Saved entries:
____________

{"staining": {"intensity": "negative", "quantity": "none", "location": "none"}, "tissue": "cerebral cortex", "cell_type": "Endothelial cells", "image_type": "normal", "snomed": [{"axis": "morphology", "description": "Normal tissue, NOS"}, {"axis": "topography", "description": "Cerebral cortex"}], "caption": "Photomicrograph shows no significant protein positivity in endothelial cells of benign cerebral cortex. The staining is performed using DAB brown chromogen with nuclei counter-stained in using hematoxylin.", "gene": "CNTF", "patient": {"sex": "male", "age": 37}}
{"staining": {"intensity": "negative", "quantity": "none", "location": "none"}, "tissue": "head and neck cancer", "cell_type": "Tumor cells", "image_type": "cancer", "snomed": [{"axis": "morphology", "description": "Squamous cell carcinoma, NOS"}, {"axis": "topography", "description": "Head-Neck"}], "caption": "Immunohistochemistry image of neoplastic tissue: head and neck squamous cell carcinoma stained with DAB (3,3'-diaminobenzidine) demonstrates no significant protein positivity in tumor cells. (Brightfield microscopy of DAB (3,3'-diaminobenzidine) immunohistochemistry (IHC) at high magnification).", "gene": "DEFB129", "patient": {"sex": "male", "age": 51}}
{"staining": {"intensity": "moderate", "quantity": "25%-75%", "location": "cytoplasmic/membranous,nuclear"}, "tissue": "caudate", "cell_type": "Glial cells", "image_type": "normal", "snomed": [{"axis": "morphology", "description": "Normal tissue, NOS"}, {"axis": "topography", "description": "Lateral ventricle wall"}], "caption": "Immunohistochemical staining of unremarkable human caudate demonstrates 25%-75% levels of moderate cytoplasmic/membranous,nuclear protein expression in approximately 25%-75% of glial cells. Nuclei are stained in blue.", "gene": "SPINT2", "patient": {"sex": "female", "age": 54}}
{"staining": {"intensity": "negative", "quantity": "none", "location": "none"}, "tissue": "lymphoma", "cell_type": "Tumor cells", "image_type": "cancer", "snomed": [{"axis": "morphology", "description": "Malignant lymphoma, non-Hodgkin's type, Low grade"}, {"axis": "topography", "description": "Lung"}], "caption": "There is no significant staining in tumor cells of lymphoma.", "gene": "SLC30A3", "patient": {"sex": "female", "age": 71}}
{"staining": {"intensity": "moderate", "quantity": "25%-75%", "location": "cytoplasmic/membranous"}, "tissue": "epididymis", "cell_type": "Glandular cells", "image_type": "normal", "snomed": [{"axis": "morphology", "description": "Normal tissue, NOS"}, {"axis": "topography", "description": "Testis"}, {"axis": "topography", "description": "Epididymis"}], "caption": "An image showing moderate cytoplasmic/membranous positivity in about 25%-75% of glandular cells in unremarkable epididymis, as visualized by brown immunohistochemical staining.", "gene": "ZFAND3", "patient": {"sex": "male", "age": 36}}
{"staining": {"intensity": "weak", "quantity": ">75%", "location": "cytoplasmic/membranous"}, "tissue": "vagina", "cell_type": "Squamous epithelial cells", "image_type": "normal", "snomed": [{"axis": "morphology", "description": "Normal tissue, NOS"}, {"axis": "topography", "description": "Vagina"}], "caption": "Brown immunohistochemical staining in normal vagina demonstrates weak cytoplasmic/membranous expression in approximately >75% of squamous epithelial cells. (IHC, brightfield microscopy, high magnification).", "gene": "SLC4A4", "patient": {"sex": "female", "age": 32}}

____________

HOW TO COMPLETE THIS TASK: Above are the records; retype every one exactly.

EXERCISE RESPONSE:
{"staining": {"intensity": "negative", "quantity": "none", "location": "none"}, "tissue": "cerebral cortex", "cell_type": "Endothelial cells", "image_type": "normal", "snomed": [{"axis": "morphology", "description": "Normal tissue, NOS"}, {"axis": "topography", "description": "Cerebral cortex"}], "caption": "Photomicrograph shows no significant protein positivity in endothelial cells of benign cerebral cortex. The staining is performed using DAB brown chromogen with nuclei counter-stained in using hematoxylin.", "gene": "CNTF", "patient": {"sex": "male", "age": 37}}
{"staining": {"intensity": "negative", "quantity": "none", "location": "none"}, "tissue": "head and neck cancer", "cell_type": "Tumor cells", "image_type": "cancer", "snomed": [{"axis": "morphology", "description": "Squamous cell carcinoma, NOS"}, {"axis": "topography", "description": "Head-Neck"}], "caption": "Immunohistochemistry image of neoplastic tissue: head and neck squamous cell carcinoma stained with DAB (3,3'-diaminobenzidine) demonstrates no significant protein positivity in tumor cells. (Brightfield microscopy of DAB (3,3'-diaminobenzidine) immunohistochemistry (IHC) at high magnification).", "gene": "DEFB129", "patient": {"sex": "male", "age": 51}}
{"staining": {"intensity": "moderate", "quantity": "25%-75%", "location": "cytoplasmic/membranous,nuclear"}, "tissue": "caudate", "cell_type": "Glial cells", "image_type": "normal", "snomed": [{"axis": "morphology", "description": "Normal tissue, NOS"}, {"axis": "topography", "description": "Lateral ventricle wall"}], "caption": "Immunohistochemical staining of unremarkable human caudate demonstrates 25%-75% levels of moderate cytoplasmic/membranous,nuclear protein expression in approximately 25%-75% of glial cells. Nuclei are stained in blue.", "gene": "SPINT2", "patient": {"sex": "female", "age": 54}}
{"staining": {"intensity": "negative", "quantity": "none", "location": "none"}, "tissue": "lymphoma", "cell_type": "Tumor cells", "image_type": "cancer", "snomed": [{"axis": "morphology", "description": "Malignant lymphoma, non-Hodgkin's type, Low grade"}, {"axis": "topography", "description": "Lung"}], "caption": "There is no significant staining in tumor cells of lymphoma.", "gene": "SLC30A3", "patient": {"sex": "female", "age": 71}}
{"staining": {"intensity": "moderate", "quantity": "25%-75%", "location": "cytoplasmic/membranous"}, "tissue": "epididymis", "cell_type": "Glandular cells", "image_type": "normal", "snomed": [{"axis": "morphology", "description": "Normal tissue, NOS"}, {"axis": "topography", "description": "Testis"}, {"axis": "topography", "description": "Epididymis"}], "caption": "An image showing moderate cytoplasmic/membranous positivity in about 25%-75% of glandular cells in unremarkable epididymis, as visualized by brown immunohistochemical staining.", "gene": "ZFAND3", "patient": {"sex": "male", "age": 36}}
{"staining": {"intensity": "weak", "quantity": ">75%", "location": "cytoplasmic/membranous"}, "tissue": "vagina", "cell_type": "Squamous epithelial cells", "image_type": "normal", "snomed": [{"axis": "morphology", "description": "Normal tissue, NOS"}, {"axis": "topography", "description": "Vagina"}], "caption": "Brown immunohistochemical staining in normal vagina demonstrates weak cytoplasmic/membranous expression in approximately >75% of squamous epithelial cells. (IHC, brightfield microscopy, high magnification).", "gene": "SLC4A4", "patient": {"sex": "female", "age": 32}}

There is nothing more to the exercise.